Location
- 4900 Sand Creek Rd Antioch, California 94531 United States 37°56′54″N 121°46′05″W﻿ / ﻿37.9483°N 121.7681°W

Information
- Established: 2007
- School district: Antioch Unified School District
- Principal: Blair Wilkins
- Teaching staff: 29.94 (FTE)
- Grades: 9–12
- Enrollment: 697 (2023–2024)
- Student to teacher ratio: 23.28
- Classrooms: 26
- Campus type: Fringe rural
- Colors: Blue, Green, Yellow
- Athletics: None
- Sports: None
- Mascot: Diamondback
- Accreditation: Western Association of Schools and Colleges
- Yearbook: Caduceus
- Website: www.antiochschools.net/o/dlmhs

= Dozier-Libbey Medical High School =

Dozier-Libbey Medical High School is a public school located in Antioch, California, with a focus on health and medicine.
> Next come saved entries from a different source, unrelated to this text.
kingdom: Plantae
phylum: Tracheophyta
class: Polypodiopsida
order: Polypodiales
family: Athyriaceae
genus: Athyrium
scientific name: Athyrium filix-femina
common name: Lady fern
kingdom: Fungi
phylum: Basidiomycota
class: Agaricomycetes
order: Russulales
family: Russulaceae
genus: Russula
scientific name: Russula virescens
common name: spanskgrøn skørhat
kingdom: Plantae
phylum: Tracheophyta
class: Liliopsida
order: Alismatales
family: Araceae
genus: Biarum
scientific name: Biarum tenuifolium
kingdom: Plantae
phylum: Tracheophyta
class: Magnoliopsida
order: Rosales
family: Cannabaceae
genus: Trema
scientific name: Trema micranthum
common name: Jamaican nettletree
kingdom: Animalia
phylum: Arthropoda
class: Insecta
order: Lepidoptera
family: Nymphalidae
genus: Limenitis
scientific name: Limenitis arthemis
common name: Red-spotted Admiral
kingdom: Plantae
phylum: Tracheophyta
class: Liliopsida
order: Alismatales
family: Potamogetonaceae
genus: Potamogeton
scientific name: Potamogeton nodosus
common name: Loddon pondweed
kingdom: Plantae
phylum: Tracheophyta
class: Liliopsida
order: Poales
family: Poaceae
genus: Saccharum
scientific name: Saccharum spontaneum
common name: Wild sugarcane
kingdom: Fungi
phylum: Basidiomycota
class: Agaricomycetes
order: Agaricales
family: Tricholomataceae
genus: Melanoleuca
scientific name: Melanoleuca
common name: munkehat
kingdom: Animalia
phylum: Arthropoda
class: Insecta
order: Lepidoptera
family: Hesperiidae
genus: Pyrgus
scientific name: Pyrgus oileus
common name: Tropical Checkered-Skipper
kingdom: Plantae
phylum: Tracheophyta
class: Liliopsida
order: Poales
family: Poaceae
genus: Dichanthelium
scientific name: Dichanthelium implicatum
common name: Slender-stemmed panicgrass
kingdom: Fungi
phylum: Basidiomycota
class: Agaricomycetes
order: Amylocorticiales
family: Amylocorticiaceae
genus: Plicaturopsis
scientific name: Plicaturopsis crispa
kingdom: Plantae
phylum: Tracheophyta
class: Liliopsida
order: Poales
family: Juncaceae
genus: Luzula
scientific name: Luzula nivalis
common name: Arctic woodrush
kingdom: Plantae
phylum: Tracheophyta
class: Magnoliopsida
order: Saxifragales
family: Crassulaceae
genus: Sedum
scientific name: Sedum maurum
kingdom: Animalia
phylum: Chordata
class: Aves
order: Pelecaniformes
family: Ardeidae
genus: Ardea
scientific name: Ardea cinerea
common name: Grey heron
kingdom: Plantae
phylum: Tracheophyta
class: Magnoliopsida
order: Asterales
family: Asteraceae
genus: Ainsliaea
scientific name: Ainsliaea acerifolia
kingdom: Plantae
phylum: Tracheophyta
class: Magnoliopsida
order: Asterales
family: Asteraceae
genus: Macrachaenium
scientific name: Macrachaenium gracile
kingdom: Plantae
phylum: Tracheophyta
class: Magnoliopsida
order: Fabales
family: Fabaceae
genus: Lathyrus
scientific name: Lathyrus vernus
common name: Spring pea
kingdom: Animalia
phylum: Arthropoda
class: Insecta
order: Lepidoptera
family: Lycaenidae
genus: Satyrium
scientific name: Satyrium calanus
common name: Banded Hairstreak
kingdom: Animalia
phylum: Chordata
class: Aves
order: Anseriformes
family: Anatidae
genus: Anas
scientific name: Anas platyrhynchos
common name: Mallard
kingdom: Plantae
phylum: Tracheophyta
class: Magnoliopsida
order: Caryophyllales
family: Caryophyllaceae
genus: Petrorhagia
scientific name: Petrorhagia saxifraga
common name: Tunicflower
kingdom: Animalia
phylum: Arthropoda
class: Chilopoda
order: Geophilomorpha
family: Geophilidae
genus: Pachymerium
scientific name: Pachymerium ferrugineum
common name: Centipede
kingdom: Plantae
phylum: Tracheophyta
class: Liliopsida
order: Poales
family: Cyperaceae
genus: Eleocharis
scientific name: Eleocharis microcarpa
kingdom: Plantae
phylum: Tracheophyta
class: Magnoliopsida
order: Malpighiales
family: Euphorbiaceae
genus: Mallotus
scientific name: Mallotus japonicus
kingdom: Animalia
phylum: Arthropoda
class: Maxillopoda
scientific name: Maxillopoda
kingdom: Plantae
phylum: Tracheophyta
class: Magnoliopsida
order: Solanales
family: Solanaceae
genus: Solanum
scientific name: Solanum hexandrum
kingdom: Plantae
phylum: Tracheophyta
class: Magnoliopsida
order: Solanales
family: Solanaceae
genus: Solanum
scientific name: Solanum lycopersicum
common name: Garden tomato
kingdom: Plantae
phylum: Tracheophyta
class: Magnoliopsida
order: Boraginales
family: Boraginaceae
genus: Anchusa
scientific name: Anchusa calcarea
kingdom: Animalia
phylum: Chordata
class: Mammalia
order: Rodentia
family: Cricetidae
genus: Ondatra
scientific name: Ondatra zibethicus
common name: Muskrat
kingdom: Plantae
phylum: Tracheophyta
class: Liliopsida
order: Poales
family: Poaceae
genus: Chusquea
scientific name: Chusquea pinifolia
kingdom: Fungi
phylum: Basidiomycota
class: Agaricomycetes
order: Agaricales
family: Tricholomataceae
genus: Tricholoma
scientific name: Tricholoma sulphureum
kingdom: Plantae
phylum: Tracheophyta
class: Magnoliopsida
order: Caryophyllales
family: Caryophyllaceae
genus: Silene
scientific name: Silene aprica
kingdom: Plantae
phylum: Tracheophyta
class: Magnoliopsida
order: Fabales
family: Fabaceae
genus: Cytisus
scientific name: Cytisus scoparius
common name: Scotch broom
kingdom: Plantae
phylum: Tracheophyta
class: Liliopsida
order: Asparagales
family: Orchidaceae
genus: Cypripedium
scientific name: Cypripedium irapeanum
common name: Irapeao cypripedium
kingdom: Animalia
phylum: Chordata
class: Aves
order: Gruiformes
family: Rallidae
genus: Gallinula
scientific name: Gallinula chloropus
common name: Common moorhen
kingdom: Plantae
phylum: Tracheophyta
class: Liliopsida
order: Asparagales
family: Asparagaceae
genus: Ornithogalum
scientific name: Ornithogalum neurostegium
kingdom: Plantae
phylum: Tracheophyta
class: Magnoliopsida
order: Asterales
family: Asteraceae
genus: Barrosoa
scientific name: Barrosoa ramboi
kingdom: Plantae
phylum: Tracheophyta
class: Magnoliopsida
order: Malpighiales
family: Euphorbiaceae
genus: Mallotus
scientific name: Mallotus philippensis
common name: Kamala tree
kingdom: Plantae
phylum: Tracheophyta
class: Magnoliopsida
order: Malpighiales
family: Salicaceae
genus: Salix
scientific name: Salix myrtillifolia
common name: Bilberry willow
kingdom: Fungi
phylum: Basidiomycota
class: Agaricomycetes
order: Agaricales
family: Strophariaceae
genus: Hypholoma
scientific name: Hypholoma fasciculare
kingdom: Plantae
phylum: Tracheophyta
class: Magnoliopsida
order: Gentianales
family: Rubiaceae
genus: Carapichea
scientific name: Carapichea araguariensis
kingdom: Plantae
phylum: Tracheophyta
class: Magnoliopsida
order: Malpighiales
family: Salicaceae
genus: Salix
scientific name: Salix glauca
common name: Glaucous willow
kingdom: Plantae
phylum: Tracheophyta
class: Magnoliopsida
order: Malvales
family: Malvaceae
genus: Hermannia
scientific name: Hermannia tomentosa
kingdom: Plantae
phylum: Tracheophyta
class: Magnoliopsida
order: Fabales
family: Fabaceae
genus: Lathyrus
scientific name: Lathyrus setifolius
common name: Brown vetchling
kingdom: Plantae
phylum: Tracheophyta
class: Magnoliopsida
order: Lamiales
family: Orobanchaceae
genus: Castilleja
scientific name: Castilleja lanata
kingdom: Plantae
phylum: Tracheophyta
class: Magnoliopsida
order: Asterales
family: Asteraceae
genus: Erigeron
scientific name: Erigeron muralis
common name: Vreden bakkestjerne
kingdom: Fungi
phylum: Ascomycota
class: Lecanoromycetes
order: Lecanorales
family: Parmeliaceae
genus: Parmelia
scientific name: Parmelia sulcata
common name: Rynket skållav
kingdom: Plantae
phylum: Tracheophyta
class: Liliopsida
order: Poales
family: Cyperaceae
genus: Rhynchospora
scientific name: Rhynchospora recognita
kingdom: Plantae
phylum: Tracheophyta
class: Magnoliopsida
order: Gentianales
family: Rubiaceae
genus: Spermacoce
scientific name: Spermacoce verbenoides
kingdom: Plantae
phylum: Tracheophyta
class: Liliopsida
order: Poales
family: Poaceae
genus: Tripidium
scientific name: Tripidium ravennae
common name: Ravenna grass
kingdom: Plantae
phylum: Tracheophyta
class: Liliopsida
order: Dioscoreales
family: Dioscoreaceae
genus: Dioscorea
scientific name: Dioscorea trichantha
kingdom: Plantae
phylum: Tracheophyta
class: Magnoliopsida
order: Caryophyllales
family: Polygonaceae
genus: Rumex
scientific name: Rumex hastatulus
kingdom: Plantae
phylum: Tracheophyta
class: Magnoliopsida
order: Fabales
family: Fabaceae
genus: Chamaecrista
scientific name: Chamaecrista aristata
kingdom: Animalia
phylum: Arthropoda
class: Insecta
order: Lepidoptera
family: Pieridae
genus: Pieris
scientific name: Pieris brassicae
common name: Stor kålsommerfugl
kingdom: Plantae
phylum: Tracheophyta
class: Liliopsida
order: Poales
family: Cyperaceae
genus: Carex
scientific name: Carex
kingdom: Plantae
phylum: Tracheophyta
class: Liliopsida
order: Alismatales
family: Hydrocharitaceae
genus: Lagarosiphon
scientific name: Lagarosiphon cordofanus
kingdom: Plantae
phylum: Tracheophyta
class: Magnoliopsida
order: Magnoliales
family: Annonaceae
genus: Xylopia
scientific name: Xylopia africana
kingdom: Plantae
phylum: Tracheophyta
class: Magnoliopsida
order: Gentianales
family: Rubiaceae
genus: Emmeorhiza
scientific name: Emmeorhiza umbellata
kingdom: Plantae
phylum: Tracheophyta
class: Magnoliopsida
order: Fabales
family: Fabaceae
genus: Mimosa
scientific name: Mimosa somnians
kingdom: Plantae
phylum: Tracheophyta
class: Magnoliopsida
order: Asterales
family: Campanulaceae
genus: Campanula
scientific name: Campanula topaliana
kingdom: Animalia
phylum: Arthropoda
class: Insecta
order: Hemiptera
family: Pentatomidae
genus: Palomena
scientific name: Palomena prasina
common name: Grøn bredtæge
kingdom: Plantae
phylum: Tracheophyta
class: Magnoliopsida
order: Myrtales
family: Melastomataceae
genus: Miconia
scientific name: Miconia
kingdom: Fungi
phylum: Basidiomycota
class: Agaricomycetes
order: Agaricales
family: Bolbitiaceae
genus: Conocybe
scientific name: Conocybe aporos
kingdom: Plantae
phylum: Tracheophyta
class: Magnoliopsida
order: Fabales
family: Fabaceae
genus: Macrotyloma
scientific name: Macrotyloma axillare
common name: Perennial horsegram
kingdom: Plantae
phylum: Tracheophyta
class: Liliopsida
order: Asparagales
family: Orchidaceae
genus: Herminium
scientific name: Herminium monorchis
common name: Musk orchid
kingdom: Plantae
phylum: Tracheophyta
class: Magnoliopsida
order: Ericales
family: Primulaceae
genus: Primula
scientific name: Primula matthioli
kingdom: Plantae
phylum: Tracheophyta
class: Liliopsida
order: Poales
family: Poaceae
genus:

The school is named for Dr. Thomas (Tom) Dozier and Dr. Joseph H. (Joe) Libbey, local physicians who practiced in the area from the 1930s through the late 1980s.

With English and science test scores that are above the state average, this school has earned awards such as the California Gold Ribbon Award and was ranked number 2,828 of all high schools in the U.S. and ranked number 393 of all high schools in California by U.S. News & World Report.